Manila Times - 10 April 2005



The definitive paper on the subject of motivating employees, “One More Time: How Do You Motivate Employees?,” was written by Frederick Herzberg, who coined the phrase “job enrichment” for the rest of the corporate world to inherit.


The classic paper, which was published in the Harvard Business Review, resulted in management rethinking its views on its treatment of employees.


Herzberg made it clear that job satisfaction is NOT the opposite of job dissatisfaction. Rather, the opposite of job satisfaction is no job satisfaction and, therefore, the opposite of job dissatisfaction is no job dissatisfaction. His paper made special note of the factors that influence job satisfaction, which, he said, are different from – and largely independent of – those that affect job dissatisfaction.


A paradigm shift in has since evolved from Herzberg’s dissertation on job-enriched employment. The flash points of this shift are:

1. Every company has a personality – a culture. If new hires fit into that culture, they’ll adapt to what’s required and learn to do the job. If they don’t fit into that culture, they’ll never learn and will be a continual problem to management and co-employees. However, the company is obligated, morally if not legally, to help every new hire who passes the initial trial period become the best employee that he or she can be.

2. Work rules are important. As in society, rules are important to protect the safety, comfort and serenity of individuals from each other. But they should be adult rules. Physical and verbal abuses are clearly verboten – because they affect the safety and comfort of others. But so are unplanned absences and tardiness. These cause unnecessary stress for those who have to pick up their workload and cover for them.

3. Avoid paternalism. Almost every beginning entrepreneur falls into the paternalism trap. All an employee owes management is a good day’s work for a good day’s pay. Nothing more. Nothing less. Warm-fuzzies like loyalty and devotion can’t be bought – even at 20 times the going wage!

4. Avoid incentive pay. Any benefits gained in the short-term will be more than lost in the long-term. It is people’s nature to look at what is being done for them today. The good done to them in the past is quickly forgotten. That may not be the way it should be – but that’s the way it really is.
Incentives may trigger a short-term burst of output, but the next time such a burst is required, the reward will no longer be looked at as an “incentive”-but as an “expected.”

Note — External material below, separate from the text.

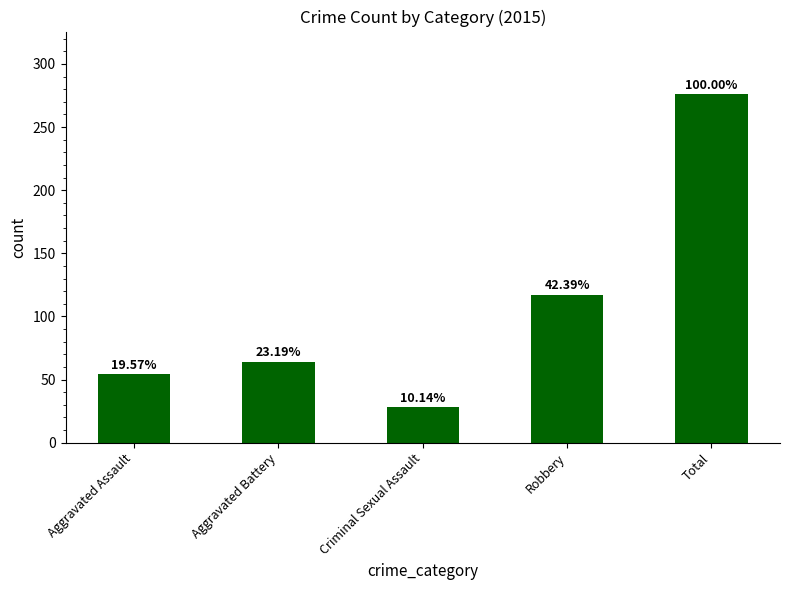

What is the difference between the maximum and minimum values?

248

5. Avoid long-term employees. A good employee is a good employee only so long as he is stimulated, challenged – and learning. Trying to retain employees after they’ve stopped learning is bad for the employee and bad for the company. Bad for the employees, because they’ve stopped improving their unique value in the job market. Bad for the company, because it stifles the flow of new ideas, new insights, new views of the changing business environment.

6. Cross-train. People enjoy best doing what they do best. A born salesman will not be happy doing account audits – despite the fact he may have spent many years getting an accounting education. Everyone is good at some things – and lousy at others. But most people don’t get the chance to find out what it is they’re good at. Give them that chance.